Według relacji kierowcy policjanci, jadący radiowozem w odległości 100-200 metrów za nim, zatrzymali go twierdząc, że nie zastosował się do sygnalizacji świetlnej przy skręcie warunkowym.
Kierowca stanowczo zaprzeczył tym zarzutom. Wszystko zarejestrowała zresztą samochodowa kamerka. Na nagraniu widać, że kierowca zatrzymał się całkowicie, zanim skręcił na „zielonej strzałce”.

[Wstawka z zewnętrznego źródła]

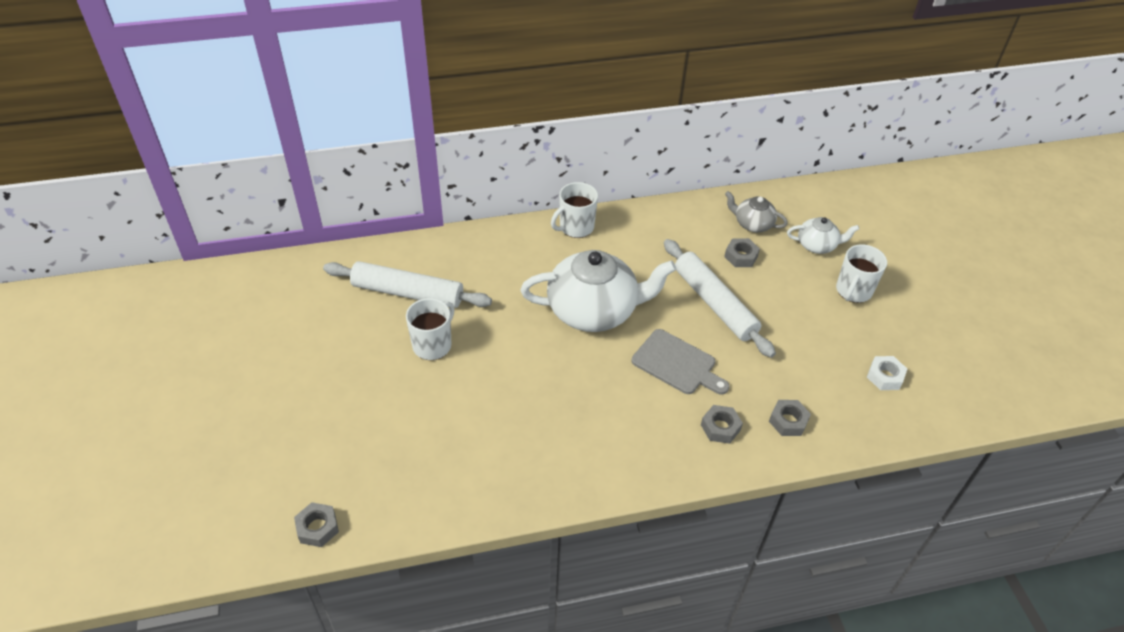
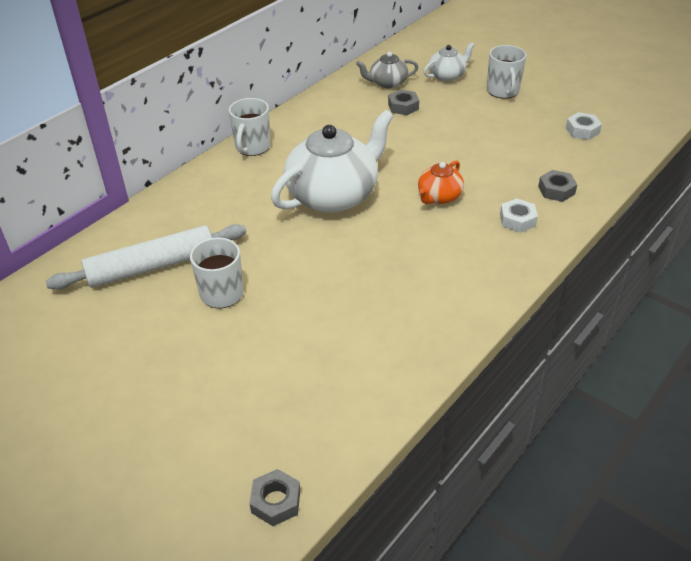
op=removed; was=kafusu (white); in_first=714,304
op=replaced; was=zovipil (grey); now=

Co ciekawe, gdy funkcjonariusze zauważyli urządzenie rejestrujące w samochodzie kierowcy, ich podejście uległo zmianie. Według relacji, policjanci zaczęli sugerować przekroczenie prędkości, co również zostało zakwestionowane przez kierowcę. Ostatecznie, funkcjonariusze poprzestali na pouczeniu o ostrożnej jeździe i odjechali z miejsca zdarzenia.
Niestety, nie jest to odosobniony przypadek. W ostatnich miesiącach wielokrotnie byliśmy świadkami podobnych nagrań sugerujących, że policjanci z nieuzasadnionych powodów zatrzymywali kierowców i próbowali „przykleić” jakieś wykroczenie drogowe. Zachowania te ujrzały światło dzienne tylko dzięki wideorejestratorom. Nagrania są niezaprzeczalnym dowodem. W przeciwnym wypadku mielibyśmy jedynie słowo przeciwko słowu, a takich sytuacjach kierowcy są zazwyczaj na przegranej pozycji.